Desktop Iometer - 4KB Random Read (4K Aligned)

Random read performance is staggering - a good 40% higher than anything else we've tested. While the cutoff for usefulness on a client drive is likely much lower than what even the Octane could deliver, this sort of performance bodes very well for OCZ's enterprise ambitions.

Desktop Iometer - 4KB Random Write (4K Aligned) - 8GB LBA Space

Randomly write performance is also just excellent. SandForce's peak numbers come close, but throw in any sort of incompressible data and they quickly take a step back while the Vertex 4 is able to deliver. Again, I'm actually more interested in these numbers from an enterprise workload standpoint but heavy client users will definitely not be disappointed.

Many of you have asked for random write performance at higher queue depths. What I have below is our 4KB random write test performed at a queue depth of 32 instead of 3. While the vast majority of desktop usage models experience queue depths of 0 - 5, higher depths are possible in heavy I/O (and multi-user) workloads:

Desktop Iometer - 4KB Random Write (8GB LBA Space QD=32)

SandForce always scaled well at higher queue depths, but again we're looking at best case performance for the SF-2281. Move towards incompressible data and the Vertex 4 is alone at the top.

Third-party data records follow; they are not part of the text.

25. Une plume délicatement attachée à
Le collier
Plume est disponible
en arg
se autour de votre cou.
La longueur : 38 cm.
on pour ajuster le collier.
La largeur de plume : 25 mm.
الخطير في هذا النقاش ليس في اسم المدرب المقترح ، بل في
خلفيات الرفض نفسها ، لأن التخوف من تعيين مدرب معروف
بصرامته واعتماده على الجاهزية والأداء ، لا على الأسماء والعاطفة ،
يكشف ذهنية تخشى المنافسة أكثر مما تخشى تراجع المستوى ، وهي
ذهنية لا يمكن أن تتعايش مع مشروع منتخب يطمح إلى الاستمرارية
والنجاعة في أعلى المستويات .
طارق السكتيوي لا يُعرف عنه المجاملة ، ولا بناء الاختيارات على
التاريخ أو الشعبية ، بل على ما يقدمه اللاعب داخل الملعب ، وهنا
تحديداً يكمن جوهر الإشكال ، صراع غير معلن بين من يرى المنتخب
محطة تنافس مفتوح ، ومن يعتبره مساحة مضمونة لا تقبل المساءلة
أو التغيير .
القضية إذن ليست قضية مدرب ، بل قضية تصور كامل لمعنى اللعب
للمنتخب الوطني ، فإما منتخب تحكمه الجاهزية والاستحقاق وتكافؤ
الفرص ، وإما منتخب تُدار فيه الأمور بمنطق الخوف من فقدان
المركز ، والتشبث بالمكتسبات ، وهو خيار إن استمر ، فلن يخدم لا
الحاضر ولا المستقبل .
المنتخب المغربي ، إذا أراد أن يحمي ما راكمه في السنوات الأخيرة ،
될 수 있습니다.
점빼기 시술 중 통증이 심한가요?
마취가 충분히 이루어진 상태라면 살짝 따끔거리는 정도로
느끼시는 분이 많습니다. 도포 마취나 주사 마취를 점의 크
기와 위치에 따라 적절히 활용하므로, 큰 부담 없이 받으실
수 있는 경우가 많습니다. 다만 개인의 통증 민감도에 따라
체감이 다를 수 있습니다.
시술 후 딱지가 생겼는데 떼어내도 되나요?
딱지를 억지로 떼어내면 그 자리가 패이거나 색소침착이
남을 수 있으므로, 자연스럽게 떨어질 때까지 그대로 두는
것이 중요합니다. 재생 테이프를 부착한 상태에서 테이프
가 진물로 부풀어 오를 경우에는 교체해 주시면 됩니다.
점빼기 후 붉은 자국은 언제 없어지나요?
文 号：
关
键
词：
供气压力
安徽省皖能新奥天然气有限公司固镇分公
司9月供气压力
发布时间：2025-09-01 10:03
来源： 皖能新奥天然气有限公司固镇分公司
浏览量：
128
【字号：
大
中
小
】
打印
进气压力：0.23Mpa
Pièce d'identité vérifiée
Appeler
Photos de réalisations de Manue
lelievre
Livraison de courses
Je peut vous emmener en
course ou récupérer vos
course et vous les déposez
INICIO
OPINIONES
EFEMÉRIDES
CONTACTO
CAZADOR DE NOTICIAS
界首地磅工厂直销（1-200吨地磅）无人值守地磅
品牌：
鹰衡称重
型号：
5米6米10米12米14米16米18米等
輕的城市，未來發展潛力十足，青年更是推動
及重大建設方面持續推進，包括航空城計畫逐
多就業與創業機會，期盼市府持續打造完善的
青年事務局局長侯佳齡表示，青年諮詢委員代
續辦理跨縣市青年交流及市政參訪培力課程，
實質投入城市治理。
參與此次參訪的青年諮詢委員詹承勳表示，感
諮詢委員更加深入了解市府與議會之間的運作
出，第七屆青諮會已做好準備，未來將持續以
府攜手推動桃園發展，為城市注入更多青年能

Inside the Vertex 4 Sequential Read/Write Speed
Comments Locked

127 Comments

View All Comments

  • elghosto - Wednesday, April 4, 2012 - link

    linux
    #fstrim
  • Per Hansson - Wednesday, April 4, 2012 - link

    "monitoring port of the SSD"
    Please enlighten me, Google was no help...
    Is it a hardware interface that allows you to see how the drive operates?
  • adamantinepiggy - Thursday, April 5, 2012 - link

    Basically, every SSD has some sort of real-time data port that allows engineers to monitor what is going on with the SSD, even when the drive hangs or has other issues. It is used mainly for development/testing. Consider it sorta like a way to read/access the dump file when Windows BSOD's, except in this case it's on the SSD. This monitoring port gets disabled on released drive firmware and the hardware attachment leads are unattached..
  • jonup - Wednesday, April 4, 2012 - link

    Thanks for asking this! I always wanted to know that myself. I actually google it to no avail while I was reading the article.
  • medys - Wednesday, April 4, 2012 - link

    How long till we are overclocking our SSD processors :-/
  • FunBunny2 - Wednesday, April 4, 2012 - link

    Umm. How you gonna fit that water cooler inside the case?
  • Iketh - Wednesday, April 4, 2012 - link

    hahaha... NEVER!! I've yet to break a Win7 installation from overclocking, but I broke XP many times... I shudder at the thought of overclocking an SSD :)
  • Iketh - Wednesday, April 4, 2012 - link

    Although, I wonder how long until the processors in SSDs reach, say, today's single-core Atom... OR better yet, how long before the SSD controller is built into the CPU much like the memory controller, where we install more storage the same way we install ram... and then later again the nand controller and RAM controller merge, and a computer is nothing more than a SoC with some nand sitting next to it...
  • iwod - Wednesday, April 4, 2012 - link

    We finally have controller that are able to bump out MB faster then Sandforce without using some silly compression engine. Marvell also announced next Gen SSD controller as well.

    Again we have reached the limit of SATA 6Gbps, we will need to start thinking about SATA Express, Lower power consumption, reliability. etc...
  • akbo - Wednesday, April 4, 2012 - link

    Though I think the high consumption might be because of the controller, the chip is huge! With thermy sticky!

    Wonder when a die shrink of this is possible.